*** RECORDS SHOWN ***
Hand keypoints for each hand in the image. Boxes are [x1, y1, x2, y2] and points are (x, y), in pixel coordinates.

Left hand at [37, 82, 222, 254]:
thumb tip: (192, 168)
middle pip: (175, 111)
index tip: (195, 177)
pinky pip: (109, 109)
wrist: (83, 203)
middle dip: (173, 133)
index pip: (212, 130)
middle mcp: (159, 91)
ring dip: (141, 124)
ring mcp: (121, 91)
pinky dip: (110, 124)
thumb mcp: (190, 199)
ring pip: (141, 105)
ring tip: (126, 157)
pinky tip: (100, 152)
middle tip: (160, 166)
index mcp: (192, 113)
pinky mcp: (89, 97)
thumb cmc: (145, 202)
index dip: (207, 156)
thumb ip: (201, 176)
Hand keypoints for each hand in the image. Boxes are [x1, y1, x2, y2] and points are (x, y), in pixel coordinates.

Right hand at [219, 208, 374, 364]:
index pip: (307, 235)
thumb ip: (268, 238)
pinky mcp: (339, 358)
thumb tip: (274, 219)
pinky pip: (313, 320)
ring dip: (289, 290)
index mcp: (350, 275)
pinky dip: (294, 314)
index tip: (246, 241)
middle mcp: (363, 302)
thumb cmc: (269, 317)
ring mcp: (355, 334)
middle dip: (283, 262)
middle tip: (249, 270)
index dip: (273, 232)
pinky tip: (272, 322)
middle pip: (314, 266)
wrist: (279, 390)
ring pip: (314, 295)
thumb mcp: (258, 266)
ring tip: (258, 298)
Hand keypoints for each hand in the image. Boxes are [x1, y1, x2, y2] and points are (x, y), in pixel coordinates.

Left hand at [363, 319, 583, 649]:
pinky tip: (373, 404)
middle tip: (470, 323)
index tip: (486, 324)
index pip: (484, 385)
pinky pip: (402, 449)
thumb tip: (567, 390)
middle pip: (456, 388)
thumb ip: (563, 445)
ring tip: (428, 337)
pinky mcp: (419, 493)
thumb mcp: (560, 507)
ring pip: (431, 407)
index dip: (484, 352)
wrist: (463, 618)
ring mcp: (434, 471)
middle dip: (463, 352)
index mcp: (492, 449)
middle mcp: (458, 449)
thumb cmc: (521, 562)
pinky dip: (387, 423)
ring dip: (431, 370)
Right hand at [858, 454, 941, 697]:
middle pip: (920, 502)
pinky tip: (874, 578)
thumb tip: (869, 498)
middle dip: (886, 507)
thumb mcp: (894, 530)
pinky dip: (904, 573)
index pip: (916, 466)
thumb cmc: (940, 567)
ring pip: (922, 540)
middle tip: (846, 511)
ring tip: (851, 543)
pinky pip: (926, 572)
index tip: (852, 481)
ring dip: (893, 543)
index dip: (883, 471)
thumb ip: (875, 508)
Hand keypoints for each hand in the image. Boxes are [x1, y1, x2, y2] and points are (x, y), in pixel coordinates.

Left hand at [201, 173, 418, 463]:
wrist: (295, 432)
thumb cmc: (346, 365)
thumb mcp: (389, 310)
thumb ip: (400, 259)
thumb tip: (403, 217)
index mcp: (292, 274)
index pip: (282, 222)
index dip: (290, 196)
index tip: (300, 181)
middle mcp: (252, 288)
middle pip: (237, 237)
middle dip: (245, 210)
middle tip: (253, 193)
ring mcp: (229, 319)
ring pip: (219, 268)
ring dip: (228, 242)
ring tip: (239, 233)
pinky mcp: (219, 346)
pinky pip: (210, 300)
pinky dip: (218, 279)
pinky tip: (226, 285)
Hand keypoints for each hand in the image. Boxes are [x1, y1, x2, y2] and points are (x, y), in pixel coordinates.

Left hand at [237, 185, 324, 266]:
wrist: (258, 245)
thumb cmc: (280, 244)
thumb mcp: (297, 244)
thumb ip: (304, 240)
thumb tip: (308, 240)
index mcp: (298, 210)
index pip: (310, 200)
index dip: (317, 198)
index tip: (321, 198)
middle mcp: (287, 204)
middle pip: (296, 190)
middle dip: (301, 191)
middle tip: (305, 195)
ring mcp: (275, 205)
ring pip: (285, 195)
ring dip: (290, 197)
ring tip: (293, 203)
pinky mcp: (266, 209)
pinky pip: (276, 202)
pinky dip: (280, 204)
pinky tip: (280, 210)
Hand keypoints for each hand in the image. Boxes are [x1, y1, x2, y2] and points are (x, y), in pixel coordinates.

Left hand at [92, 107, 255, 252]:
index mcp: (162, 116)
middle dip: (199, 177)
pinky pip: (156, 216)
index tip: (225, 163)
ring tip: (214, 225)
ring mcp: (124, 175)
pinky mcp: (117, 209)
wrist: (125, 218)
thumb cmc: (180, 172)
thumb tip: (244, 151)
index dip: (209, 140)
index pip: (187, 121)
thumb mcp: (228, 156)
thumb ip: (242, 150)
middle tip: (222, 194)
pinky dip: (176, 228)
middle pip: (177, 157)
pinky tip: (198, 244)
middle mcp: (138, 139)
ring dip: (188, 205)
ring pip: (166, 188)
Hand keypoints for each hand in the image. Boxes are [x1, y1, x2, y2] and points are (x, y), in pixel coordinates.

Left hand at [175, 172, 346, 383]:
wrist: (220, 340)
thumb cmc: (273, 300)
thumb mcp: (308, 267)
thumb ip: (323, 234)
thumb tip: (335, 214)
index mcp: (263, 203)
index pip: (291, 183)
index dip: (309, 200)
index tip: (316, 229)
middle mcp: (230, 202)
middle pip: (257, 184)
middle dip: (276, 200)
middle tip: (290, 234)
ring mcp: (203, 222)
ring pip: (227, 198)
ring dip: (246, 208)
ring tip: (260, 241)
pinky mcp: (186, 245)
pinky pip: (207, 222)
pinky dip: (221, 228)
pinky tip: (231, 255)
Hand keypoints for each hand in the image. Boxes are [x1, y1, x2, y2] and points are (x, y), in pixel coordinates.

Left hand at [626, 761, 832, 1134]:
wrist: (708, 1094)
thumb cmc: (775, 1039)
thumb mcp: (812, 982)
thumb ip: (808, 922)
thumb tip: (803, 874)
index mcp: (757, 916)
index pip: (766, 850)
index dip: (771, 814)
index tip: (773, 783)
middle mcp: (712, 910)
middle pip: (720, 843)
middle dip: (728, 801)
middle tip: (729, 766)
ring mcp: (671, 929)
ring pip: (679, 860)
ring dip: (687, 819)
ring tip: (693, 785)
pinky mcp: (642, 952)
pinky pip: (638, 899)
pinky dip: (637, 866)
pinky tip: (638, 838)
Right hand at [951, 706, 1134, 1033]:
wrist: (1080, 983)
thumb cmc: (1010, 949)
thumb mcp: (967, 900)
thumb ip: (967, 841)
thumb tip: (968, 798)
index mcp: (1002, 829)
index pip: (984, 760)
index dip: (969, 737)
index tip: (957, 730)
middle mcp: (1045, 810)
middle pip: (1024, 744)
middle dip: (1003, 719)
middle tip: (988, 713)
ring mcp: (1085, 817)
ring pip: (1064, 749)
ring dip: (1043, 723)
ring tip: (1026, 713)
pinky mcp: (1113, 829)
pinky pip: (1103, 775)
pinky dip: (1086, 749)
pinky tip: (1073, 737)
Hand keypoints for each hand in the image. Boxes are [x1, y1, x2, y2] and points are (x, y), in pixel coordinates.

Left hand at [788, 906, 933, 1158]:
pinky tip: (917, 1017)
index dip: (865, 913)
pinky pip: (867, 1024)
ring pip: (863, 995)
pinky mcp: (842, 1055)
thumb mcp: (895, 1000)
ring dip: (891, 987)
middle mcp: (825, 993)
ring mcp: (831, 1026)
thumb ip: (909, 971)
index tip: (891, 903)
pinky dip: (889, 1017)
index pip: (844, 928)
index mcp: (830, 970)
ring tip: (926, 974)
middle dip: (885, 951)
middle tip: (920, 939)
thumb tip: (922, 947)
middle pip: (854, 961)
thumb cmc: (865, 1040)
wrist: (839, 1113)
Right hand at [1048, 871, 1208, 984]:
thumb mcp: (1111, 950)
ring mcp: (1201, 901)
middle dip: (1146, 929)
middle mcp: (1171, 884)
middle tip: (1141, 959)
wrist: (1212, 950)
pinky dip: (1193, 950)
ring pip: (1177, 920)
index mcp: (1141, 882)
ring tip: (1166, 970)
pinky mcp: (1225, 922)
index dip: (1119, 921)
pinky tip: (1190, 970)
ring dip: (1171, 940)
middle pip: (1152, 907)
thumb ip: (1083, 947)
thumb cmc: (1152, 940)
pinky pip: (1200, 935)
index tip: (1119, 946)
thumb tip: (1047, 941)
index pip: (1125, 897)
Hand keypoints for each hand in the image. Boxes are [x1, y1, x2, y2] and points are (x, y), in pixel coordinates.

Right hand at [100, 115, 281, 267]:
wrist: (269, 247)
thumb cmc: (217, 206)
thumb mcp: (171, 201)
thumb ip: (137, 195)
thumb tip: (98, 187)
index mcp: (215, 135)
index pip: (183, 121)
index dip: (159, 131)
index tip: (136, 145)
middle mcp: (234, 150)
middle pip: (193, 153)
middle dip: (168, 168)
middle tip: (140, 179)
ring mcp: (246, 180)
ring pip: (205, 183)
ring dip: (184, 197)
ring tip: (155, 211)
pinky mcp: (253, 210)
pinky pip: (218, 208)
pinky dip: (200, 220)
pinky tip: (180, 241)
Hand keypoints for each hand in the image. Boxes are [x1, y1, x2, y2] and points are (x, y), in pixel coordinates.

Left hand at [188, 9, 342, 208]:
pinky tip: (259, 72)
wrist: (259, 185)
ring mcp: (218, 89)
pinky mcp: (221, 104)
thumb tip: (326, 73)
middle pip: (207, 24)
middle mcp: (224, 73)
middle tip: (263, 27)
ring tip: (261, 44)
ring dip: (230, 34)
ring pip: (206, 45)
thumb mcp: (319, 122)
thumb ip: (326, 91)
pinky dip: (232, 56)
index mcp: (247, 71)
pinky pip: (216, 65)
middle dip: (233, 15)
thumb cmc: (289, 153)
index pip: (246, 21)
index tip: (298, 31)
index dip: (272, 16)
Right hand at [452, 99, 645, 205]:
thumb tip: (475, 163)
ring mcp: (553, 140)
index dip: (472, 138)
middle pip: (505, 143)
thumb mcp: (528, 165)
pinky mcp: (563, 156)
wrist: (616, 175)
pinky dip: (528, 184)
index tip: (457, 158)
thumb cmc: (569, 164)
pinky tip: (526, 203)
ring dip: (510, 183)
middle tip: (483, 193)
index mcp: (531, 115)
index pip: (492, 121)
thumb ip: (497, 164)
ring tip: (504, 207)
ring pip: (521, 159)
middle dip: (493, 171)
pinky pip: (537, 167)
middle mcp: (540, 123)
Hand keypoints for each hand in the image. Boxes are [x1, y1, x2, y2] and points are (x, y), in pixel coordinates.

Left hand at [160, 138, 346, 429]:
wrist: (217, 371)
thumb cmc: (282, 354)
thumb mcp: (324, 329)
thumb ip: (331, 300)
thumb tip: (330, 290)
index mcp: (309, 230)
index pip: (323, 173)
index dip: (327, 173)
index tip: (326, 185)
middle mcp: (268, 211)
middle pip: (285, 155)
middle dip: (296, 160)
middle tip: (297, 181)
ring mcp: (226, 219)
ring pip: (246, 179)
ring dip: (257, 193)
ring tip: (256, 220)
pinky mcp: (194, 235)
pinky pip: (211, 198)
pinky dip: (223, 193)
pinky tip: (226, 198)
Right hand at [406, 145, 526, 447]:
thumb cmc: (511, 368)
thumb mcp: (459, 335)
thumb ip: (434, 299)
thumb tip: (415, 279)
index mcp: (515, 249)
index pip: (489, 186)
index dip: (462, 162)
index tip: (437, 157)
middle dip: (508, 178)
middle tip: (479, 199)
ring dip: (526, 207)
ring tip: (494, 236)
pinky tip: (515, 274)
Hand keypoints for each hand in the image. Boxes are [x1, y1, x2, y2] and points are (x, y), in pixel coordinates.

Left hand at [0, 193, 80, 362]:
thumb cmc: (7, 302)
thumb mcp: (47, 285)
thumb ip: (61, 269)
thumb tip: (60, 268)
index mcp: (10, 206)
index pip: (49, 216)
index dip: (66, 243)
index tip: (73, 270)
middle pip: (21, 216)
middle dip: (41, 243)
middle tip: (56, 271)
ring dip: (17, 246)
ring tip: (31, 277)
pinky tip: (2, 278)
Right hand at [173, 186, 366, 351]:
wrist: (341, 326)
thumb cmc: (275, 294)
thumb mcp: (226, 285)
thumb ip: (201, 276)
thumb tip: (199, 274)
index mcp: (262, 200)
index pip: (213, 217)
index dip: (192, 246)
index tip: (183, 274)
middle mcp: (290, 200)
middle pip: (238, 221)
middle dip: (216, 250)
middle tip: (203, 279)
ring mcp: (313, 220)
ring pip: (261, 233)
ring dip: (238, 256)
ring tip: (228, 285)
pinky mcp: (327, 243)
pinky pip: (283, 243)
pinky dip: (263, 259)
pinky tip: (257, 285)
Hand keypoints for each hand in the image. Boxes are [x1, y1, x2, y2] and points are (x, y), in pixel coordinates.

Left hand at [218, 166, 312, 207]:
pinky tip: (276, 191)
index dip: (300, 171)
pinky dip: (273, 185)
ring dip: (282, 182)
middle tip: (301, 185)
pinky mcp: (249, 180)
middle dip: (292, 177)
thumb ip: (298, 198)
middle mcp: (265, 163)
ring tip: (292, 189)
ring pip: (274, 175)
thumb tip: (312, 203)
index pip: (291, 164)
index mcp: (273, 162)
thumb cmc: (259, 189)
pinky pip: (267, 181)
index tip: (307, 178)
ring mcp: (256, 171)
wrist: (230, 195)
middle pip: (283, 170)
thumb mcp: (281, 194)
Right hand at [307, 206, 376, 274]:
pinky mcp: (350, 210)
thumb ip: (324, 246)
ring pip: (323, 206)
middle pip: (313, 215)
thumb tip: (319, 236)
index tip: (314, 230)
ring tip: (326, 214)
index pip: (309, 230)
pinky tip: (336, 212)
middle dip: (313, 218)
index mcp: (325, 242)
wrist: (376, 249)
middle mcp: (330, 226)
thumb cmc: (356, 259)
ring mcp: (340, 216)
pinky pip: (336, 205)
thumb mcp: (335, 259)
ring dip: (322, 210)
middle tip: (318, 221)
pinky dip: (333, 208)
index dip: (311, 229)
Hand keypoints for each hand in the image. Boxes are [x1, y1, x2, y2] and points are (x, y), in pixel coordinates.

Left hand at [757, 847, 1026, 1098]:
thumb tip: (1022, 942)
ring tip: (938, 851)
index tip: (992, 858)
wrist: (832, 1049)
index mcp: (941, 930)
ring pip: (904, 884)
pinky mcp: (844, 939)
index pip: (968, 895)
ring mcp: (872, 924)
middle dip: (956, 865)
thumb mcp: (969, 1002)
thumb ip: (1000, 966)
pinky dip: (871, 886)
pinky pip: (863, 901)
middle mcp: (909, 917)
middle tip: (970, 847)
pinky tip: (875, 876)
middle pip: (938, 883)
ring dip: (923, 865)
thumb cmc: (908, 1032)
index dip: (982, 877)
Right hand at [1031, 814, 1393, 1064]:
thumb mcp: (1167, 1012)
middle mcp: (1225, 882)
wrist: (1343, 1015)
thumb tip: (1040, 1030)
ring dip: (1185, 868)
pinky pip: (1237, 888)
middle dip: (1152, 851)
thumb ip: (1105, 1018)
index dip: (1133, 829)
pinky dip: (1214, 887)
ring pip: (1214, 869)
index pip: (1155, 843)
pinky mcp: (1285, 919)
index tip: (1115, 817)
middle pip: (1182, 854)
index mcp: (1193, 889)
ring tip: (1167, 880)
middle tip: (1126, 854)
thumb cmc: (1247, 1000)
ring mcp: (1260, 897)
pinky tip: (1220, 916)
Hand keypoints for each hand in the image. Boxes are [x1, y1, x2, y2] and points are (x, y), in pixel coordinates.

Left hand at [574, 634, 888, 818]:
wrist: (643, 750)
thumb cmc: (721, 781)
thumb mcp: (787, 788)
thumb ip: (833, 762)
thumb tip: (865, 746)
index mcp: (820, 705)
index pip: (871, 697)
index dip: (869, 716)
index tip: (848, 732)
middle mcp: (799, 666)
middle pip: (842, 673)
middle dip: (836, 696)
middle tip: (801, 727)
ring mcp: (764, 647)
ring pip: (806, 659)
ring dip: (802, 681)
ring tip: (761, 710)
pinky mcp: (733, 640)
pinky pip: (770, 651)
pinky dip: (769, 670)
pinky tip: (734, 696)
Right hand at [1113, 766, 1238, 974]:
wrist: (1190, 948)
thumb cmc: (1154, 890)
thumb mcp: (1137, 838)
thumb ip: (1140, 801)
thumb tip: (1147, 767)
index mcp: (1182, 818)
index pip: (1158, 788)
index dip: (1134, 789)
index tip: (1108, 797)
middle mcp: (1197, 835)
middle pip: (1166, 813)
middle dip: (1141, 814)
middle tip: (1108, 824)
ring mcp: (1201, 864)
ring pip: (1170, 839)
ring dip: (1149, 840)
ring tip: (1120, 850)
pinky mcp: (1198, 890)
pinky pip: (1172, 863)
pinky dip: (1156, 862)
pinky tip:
***
> WHAT THE TASK REQUIRES: Reprint exactly the lines above that start at the one with "pinky dip: (871, 886)" and end at the one with "pinky pip: (770, 651)", keeping both and adding none.

> ANSWER BOX:
pinky dip: (871, 886)
pinky pip: (863, 901)
middle mcp: (909, 917)
middle tip: (970, 847)
pinky tip: (875, 876)
middle pip: (938, 883)
ring dip: (923, 865)
thumb cmc: (908, 1032)
index dip: (982, 877)
Right hand at [1031, 814, 1393, 1064]:
thumb mcp: (1167, 1012)
middle mcp: (1225, 882)
wrist: (1343, 1015)
thumb tip: (1040, 1030)
ring dip: (1185, 868)
pinky pip: (1237, 888)
middle dip: (1152, 851)
thumb ip: (1105, 1018)
index dip: (1133, 829)
pinky dip: (1214, 887)
ring pip: (1214, 869)
index pip: (1155, 843)
pinky mcp: (1285, 919)
index tip: (1115, 817)
middle pip: (1182, 854)
index mcp: (1193, 889)
ring tip: (1167, 880)
middle tip: (1126, 854)
thumb cmc: (1247, 1000)
ring mcp: (1260, 897)
pinky tip: (1220, 916)
Hand keypoints for each hand in the image. Boxes are [x1, y1, x2, y2] and points are (x, y), in pixel coordinates.

Left hand at [574, 634, 888, 818]:
wrist: (643, 750)
thumb cmc: (721, 781)
thumb mcp: (787, 788)
thumb ip: (833, 762)
thumb tip: (865, 746)
index mcp: (820, 705)
index pip: (871, 697)
index dip: (869, 716)
index tip: (848, 732)
middle mcp: (799, 666)
middle pip: (842, 673)
middle dip: (836, 696)
middle tip: (801, 727)
ring mcp: (764, 647)
ring pip: (806, 659)
ring dip: (802, 681)
ring tip: (761, 710)
pinky mcp: (733, 640)
pinky pip: (770, 651)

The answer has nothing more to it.